# [Exercise instructions]
Lines containing the string "elbow": how many are there below? Answer with the number only.

# [Given records]
•••

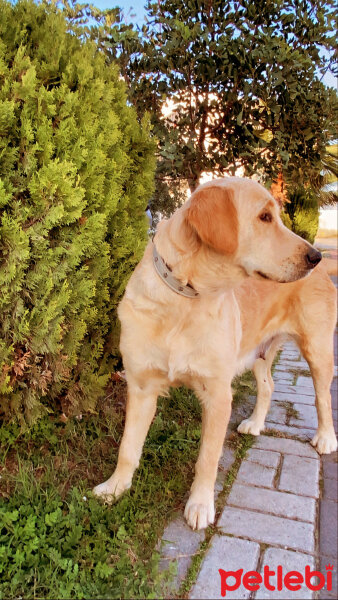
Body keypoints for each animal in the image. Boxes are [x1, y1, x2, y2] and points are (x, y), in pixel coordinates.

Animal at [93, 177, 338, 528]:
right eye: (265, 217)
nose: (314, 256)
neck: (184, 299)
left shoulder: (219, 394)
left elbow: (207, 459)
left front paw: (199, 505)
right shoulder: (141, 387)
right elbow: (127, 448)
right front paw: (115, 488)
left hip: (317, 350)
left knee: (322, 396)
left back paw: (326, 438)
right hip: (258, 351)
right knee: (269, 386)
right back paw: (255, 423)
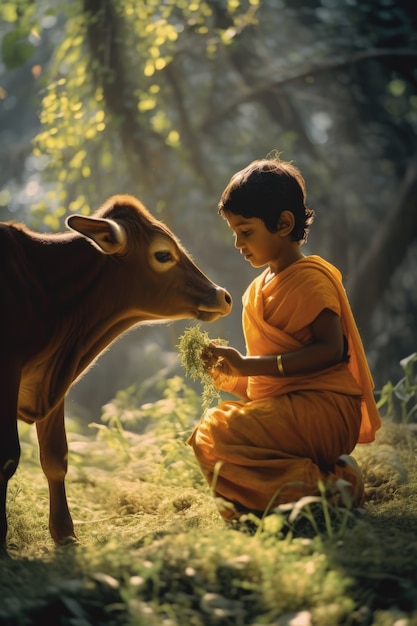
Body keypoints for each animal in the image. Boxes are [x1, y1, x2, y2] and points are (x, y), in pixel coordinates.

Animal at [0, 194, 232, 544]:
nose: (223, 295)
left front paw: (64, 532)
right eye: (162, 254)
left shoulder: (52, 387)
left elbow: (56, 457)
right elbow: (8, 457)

•••

# [Task response]
4